“On the whole, you will pay less than last year, but how much less and when still remains to be seen,” Ms. Berg said.
First class doesn’t necessarily guarantee space
Flying back recently from his second home in Tucson, Ariz., to Chicago, George Fink, who works in finance, upgraded to first class on American, using 55,000 miles for the one-way ticket in hopes of having more space. Instead, he found himself with a seatmate wearing a mask that did not cover his nose. He implored his fellow flier, who ignored him, to cover up. He next tried the flight attendant, who would not help. The back of the plane was full, too, making it impossible to move. Then the attendants served a meal.
“That meant everyone in first class took off their masks and ate for half an hour so all the masking and spacing was for naught,” he said.
Only Delta and Alaska have committed to reducing density in the forward cabin to 50 percent. (Southwest doesn’t have a first or business class; JetBlue is blocking six of 16 seats in its forward-class Mint cabins.) Fliers opting for the upgrade on other carriers — sometimes at very attractive prices — may very well find their wider, more spacious seats just inches from the passengers next to them.
Experts advise looking for airplane configurations that include single seat configurations. For example, on the Dreamliner that Mr. Hobica, the Airfarewatchdog.com founder, booked from Los Angeles to Newark, the seat configuration in business class was 1-2-1. (Bear in mind that carriers have the right to change aircraft per their contracts of carriage.)
“It’s a good way to fly if you don’t want someone next to you,” Mr. Hobica said.

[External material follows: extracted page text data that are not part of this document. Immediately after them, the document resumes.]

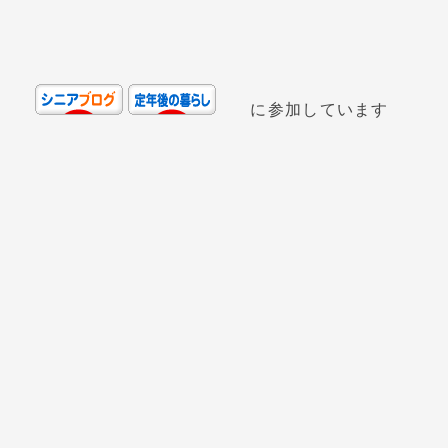
に参加しています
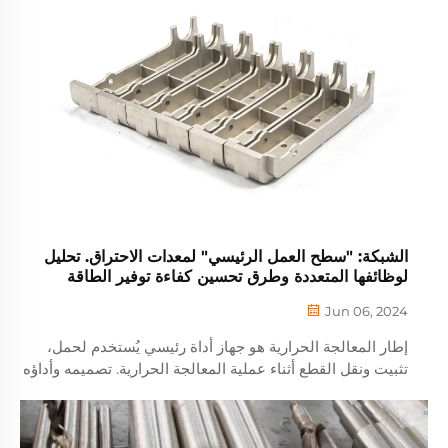
الشبكة: "سطح العمل الرئيسي" لمعدات الاحتراق. تحليل
لوظائفها المتعددة وطرق تحسين كفاءة توفير الطاقة
Jun 06, 2024
إطار المعالجة الحرارية هو جهاز أداة رئيسي يُستخدم لحمل،
تثبيت ونقل القطع أثناء عملية المعالجة الحرارية. تصميمه وأداؤه
يؤثر مباشرة على الجودة، الكفاءة والأمان في المعالجة
الحرارية. ما يلي هو نواة ...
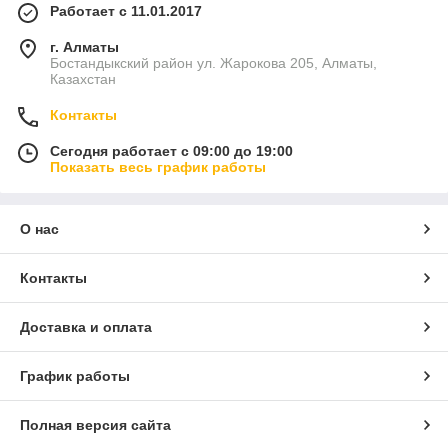
Работает с 11.01.2017
г. Алматы
Бостандыкский район ул. Жарокова 205, Алматы,
Казахстан
Контакты
Сегодня работает с 09:00 до 19:00
Показать весь график работы
О нас
Контакты
Доставка и оплата
График работы
Полная версия сайта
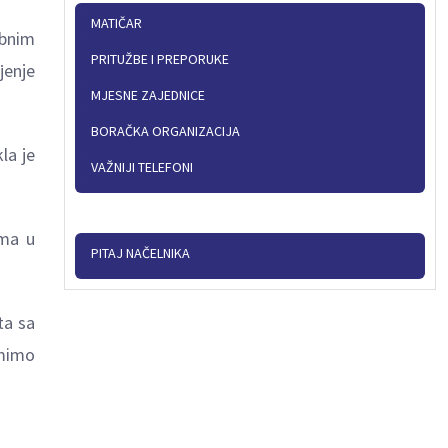
MATIČAR
ebnim
PRITUŽBE I PREPORUKE
јenje
MJESNE ZAJEDNICE
BORAČKA ORGANIZACIJA
la je
VAŽNIJI TELEFONI
ama u
PITAJ NAČELNIKA
ta sa
imimo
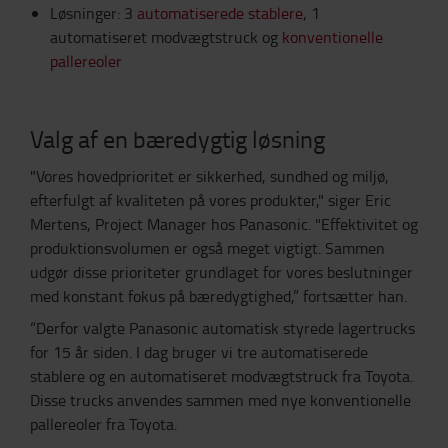
Løsninger: 3
automatiserede stablere
, 1
automatiseret modvægtstruck og
konventionelle
pallereoler
Valg af en bæredygtig løsning
"Vores hovedprioritet er sikkerhed, sundhed og miljø,
efterfulgt af kvaliteten på vores produkter," siger Eric
Mertens, Project Manager hos Panasonic. "Effektivitet og
produktionsvolumen er også meget vigtigt. Sammen
udgør disse prioriteter grundlaget for vores beslutninger
med konstant fokus på bæredygtighed,” fortsætter han.
“Derfor valgte Panasonic automatisk styrede lagertrucks
for 15 år siden. I dag bruger vi tre automatiserede
stablere og en automatiseret modvægtstruck fra Toyota.
Disse trucks anvendes sammen med nye konventionelle
pallereoler fra Toyota.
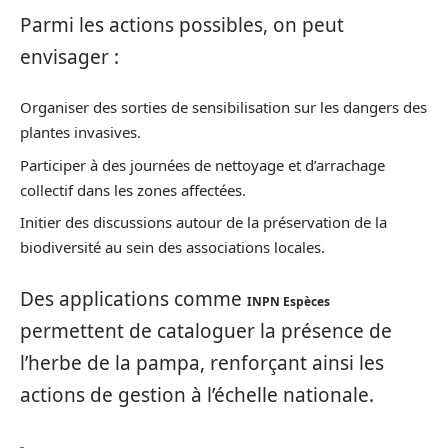
Parmi les actions possibles, on peut
envisager :
Organiser des sorties de sensibilisation sur les dangers des
plantes invasives.
Participer à des journées de nettoyage et d’arrachage
collectif dans les zones affectées.
Initier des discussions autour de la préservation de la
biodiversité au sein des associations locales.
Des applications comme
INPN Espèces
permettent de cataloguer la présence de
l’herbe de la pampa, renforçant ainsi les
actions de gestion à l’échelle nationale.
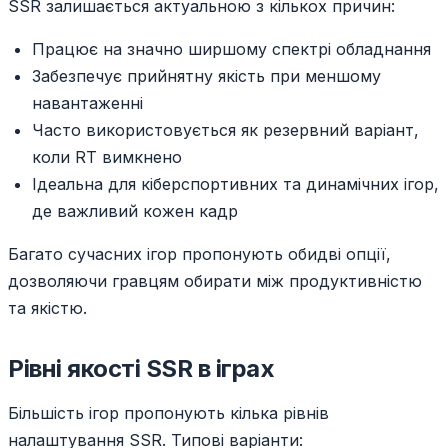
SSR залишається актуальною з кількох причин:
Працює на значно ширшому спектрі обладнання
Забезпечує прийнятну якість при меншому
навантаженні
Часто використовується як резервний варіант,
коли RT вимкнено
Ідеальна для кіберспортивних та динамічних ігор,
де важливий кожен кадр
Багато сучасних ігор пропонують обидві опції,
дозволяючи гравцям обирати між продуктивністю
та якістю.
Рівні якості SSR в іграх
Більшість ігор пропонують кілька рівнів
налаштування SSR. Типові варіанти:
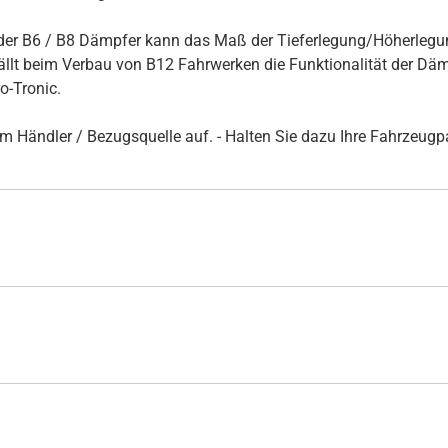
er B6 / B8 Dämpfer kann das Maß der Tieferlegung/Höherlegun
t beim Verbau von B12 Fahrwerken die Funktionalität der Dämpf
-Tronic.
rem Händler / Bezugsquelle auf. - Halten Sie dazu Ihre Fahrzeug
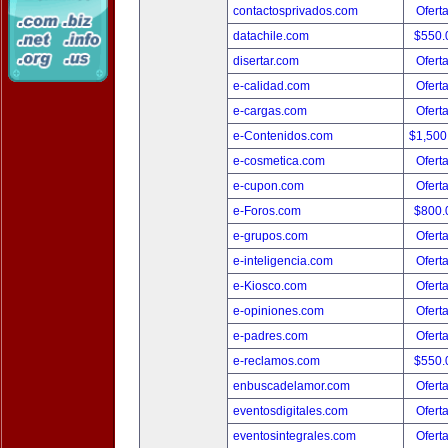
contactosprivados.com
Ofert
datachile.com
$550.
disertar.com
Ofert
e-calidad.com
Ofert
e-cargas.com
Ofert
e-Contenidos.com
$1,500
e-cosmetica.com
Ofert
e-cupon.com
Ofert
e-Foros.com
$800.
e-grupos.com
Ofert
e-inteligencia.com
Ofert
e-Kiosco.com
Ofert
e-opiniones.com
Ofert
e-padres.com
Ofert
e-reclamos.com
$550.
enbuscadelamor.com
Ofert
eventosdigitales.com
Ofert
eventosintegrales.com
Ofert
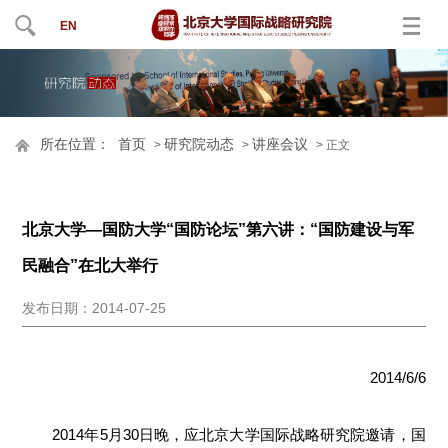
EN
所在位置：
首页
研究院动态
讲座会议
>
>
> 正文
北京大学—国防大学“国防论坛”第六讲：“国防建设与军
民融合”在北大举行
发布日期：2014-07-25
2014/6/6
2014年5月30日晚，应北京大学国际战略研究院邀请，国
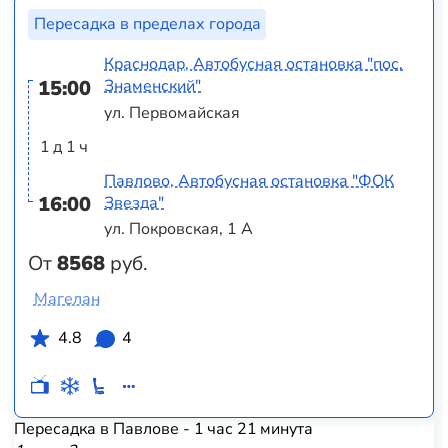
Пересадка в пределах города
Краснодар, Автобусная остановка "пос.
15:00
Знаменский"
ул. Первомайская
1 д 1 ч
Павлово, Автобусная остановка "ФОК
16:00
Звезда"
ул. Покровская, 1 А
От
8568
руб.
Магелан
4.8
4
Пересадка в Павлове - 1 час 21 минута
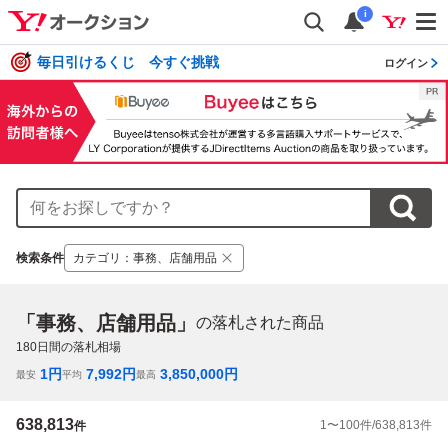
i
毎日引けるくじ 今すぐ挑戦
ログイン
検索条件
カテゴリ
：
事務、店舗用品
「事務、店舗用品」
の落札された商品
180
日間の落札相場
1
円
7,992
円
3,850,000
円
最安
平均
最高
638,813
1
〜
100
件/
638,813
件
件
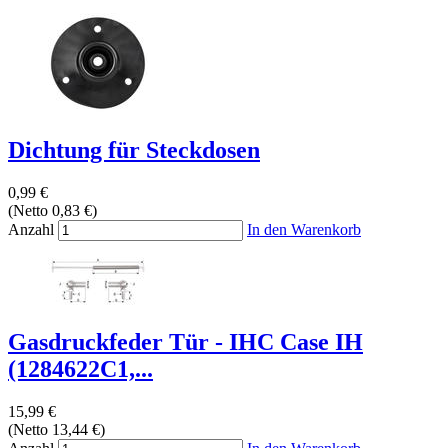
Dichtung für Steckdosen
0,99 €
(Netto 0,83 €)
Anzahl
In den Warenkorb
Gasdruckfeder Tür - IHC Case IH
(1284622C1,...
15,99 €
(Netto 13,44 €)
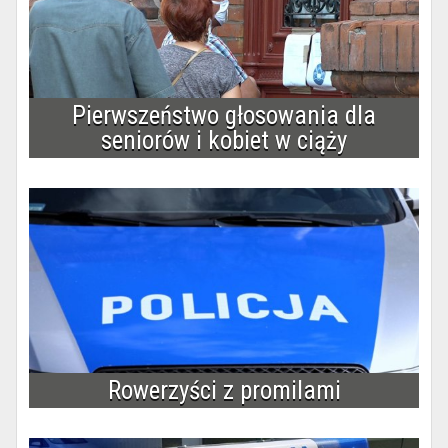
Pierwszeństwo głosowania dla
seniorów i kobiet w ciąży
Rowerzyści z promilami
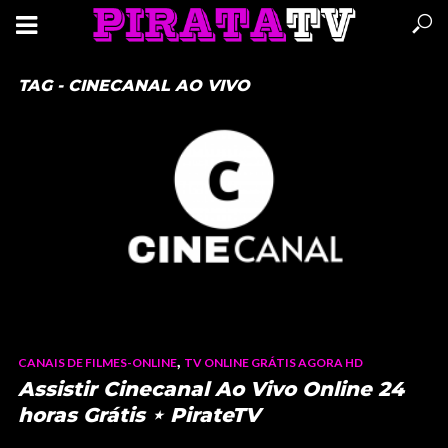
TAG - CINECANAL AO VIVO
,
CANAIS DE FILMES-ONLINE
TV ONLINE GRÁTIS AGORA HD
Assistir Cinecanal Ao Vivo Online 24
horas Grátis ⋆ PirateTV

Megan Solis, a teacher in Chicago, bought three $450 round-trip tickets in business class on United in early September so that she and her husband could take her oldest child to college in Boston, using credits from a previously canceled trip. Currently, the last seat in the family’s four-seat row is empty and they’re hoping it stays that way.
The relatively low fare was secondary in her decision. “I was more comfortable with the space up there, even before I saw the price,” she said.